» **The task**
Express all of these rows as a two-column CSV headed level and name, with one line for each classification entry. Put each field in quotes, replace any line breaks with spaces, and leave the pictures out.

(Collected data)

++++

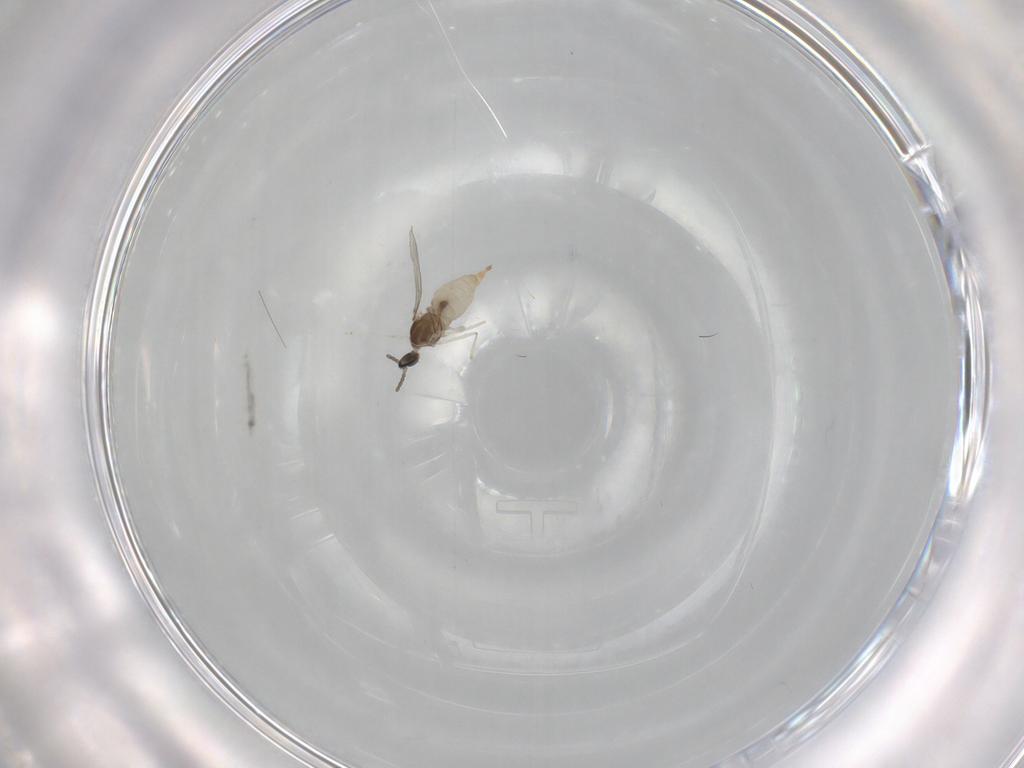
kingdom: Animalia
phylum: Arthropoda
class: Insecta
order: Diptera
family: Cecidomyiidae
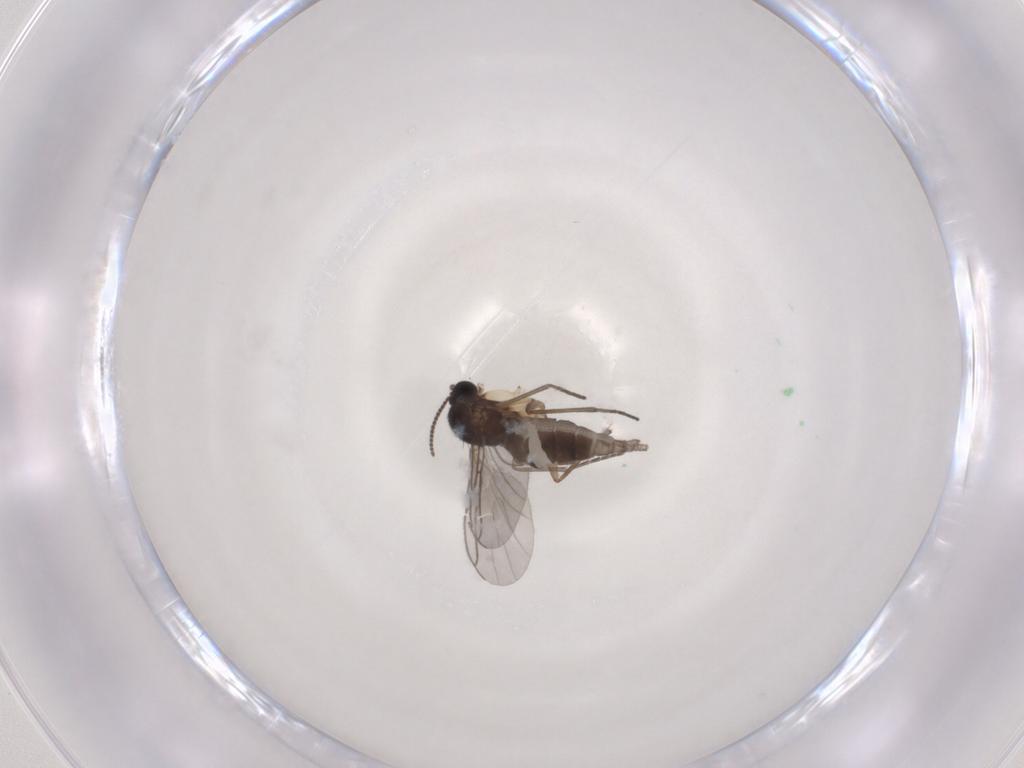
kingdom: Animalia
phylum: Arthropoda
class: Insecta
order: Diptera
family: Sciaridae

++++

» **The completed task**
level,name
"kingdom:","Animalia"
"phylum:","Arthropoda"
"class:","Insecta"
"order:","Diptera"
"family:","Cecidomyiidae"
"kingdom:","Animalia"
"phylum:","Arthropoda"
"class:","Insecta"
"order:","Diptera"
"family:","Sciaridae"